Tripoli–Prime Minister Abdulhamid Dbeibah demanded NOC to provide detailed disclosure of the financial allocations for the “exceptional” budget granted to the oil sector over the past year.
The PM’s demand came during an expanded meeting on Monday with the Chairman of the National Oil Corporation (NOC), Masoud Suleiman, and a number of other ministers regarding NOC’s operating budget for 2025 and its financial needs to increase oil production.
The focus of the meeting, however, was on how NOC’s budgets for the period that goes back to 2019 were spent. This could be a rather thorny issue, especially as the UN and the international community are demanding Libyan politicians to establish a unified government and a unified public budget.
“Dbeibeh demanded NOC to provide detailed disclosure of the financial allocations for the extra budget granted to the sector over the past years, and to ensure that they are used to serve the development of oil infrastructure and enhance production,” a statement on the Government of National Unity (GNU) on its Facebook platform said.
Debeibeh also emphasized the importance of continuing the development of the sector, improving financial and administrative transparency, and strengthening governance within the National Oil Corporation.
In October 2023, the Audit Bureau’s annual report for 2022 stated that NOC’s “exceptional” budget was prepared without taking into consideration laws and regulation related to preparing budgets. This in addition to its failure to disclose the expenditures of 1.5 billion dinars allocated for operating expenses and it did not result in any overall increase in production, which was the primary objective of its approval.
Meanwhile, the GNU, pursuant to Resolutions No. (384) of 2021 and (970) of 2022, approved emergency and temporary financial arrangements for NOC amounting to over 34 billion, which were fully liquidated and deposited into the corporation’s accounts, according to the Audit Bureau’s report quoted by Alwasat newspaper.
The Bureau’s report also observed that the budget was prepared with exaggeration at both the operational and development levels, and was not determined according to a comprehensive study that included all the requirements and considerations that would be taken before withholding this large sum.

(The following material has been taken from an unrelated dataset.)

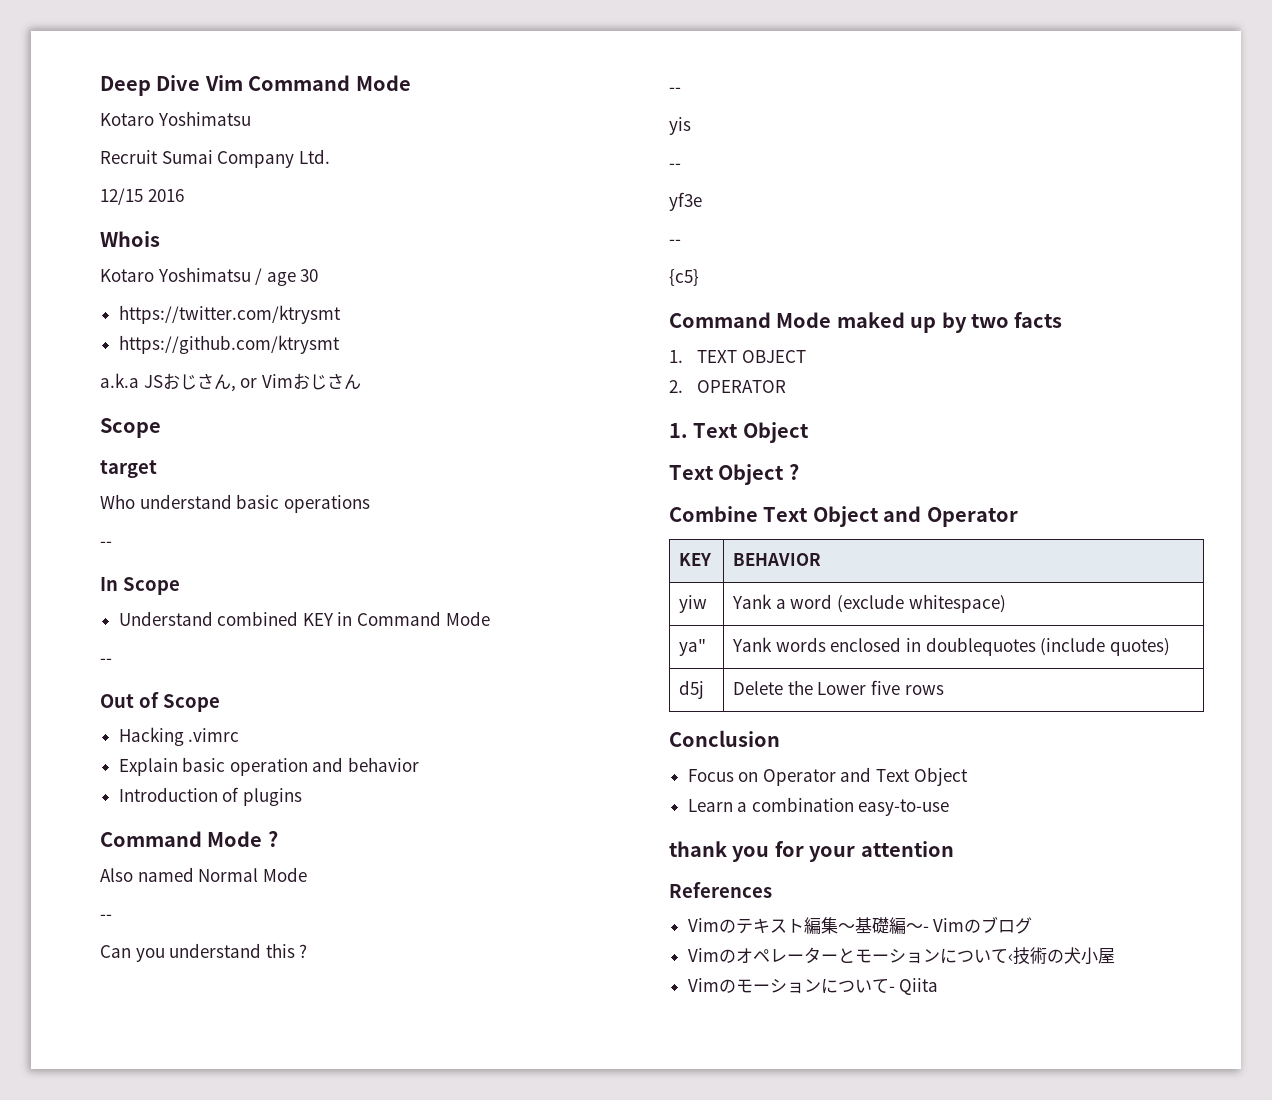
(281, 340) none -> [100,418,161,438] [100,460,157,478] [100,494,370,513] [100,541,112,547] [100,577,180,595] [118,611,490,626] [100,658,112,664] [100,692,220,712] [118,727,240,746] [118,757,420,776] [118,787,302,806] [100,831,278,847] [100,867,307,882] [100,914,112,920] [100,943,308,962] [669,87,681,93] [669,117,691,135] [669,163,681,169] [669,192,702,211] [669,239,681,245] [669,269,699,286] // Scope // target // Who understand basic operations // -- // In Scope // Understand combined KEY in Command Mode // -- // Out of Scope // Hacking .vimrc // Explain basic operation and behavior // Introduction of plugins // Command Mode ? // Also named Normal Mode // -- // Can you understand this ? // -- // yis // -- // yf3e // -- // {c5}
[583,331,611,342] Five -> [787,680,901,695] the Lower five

After examination and review, the Bureau found that 21.5 billion dinars had been transferred to oil companies that were affiliated with NOC between the years 2022 and 2023. Approximately 13 billion dinars remain with NOC, yet to be transferred due to oil companies’ being unwilling to require the money, the report found as quoted by Alwasat newspaper.
On 10 February 2025, the Office of the Attorney General ordered the imprisonment of the Chairman of the Board of Directors of Waha Oil Company (WOC) Fathi Bin Zahiya citing irregularity of the management of the company’s financial assets and the embezzlement of about one billion dinar, according to a statement by the Attorney General Office.
The Bureau also noted the absence of a comprehensive plan that encompasses all elements and planning stages in accordance with established methodologies, nor any evidence that these allocations were targeting a plan that aims at increase production to two million barrels per day, according to a specific timetable.
Rather, the budget was determined “based on requests from companies that exaggerated in their allocations by creating unplanned projects and needs, without taking into account their limited capabilities and weak capacity to manage these large sums in light of the circumstances and conflicts the country is experiencing.”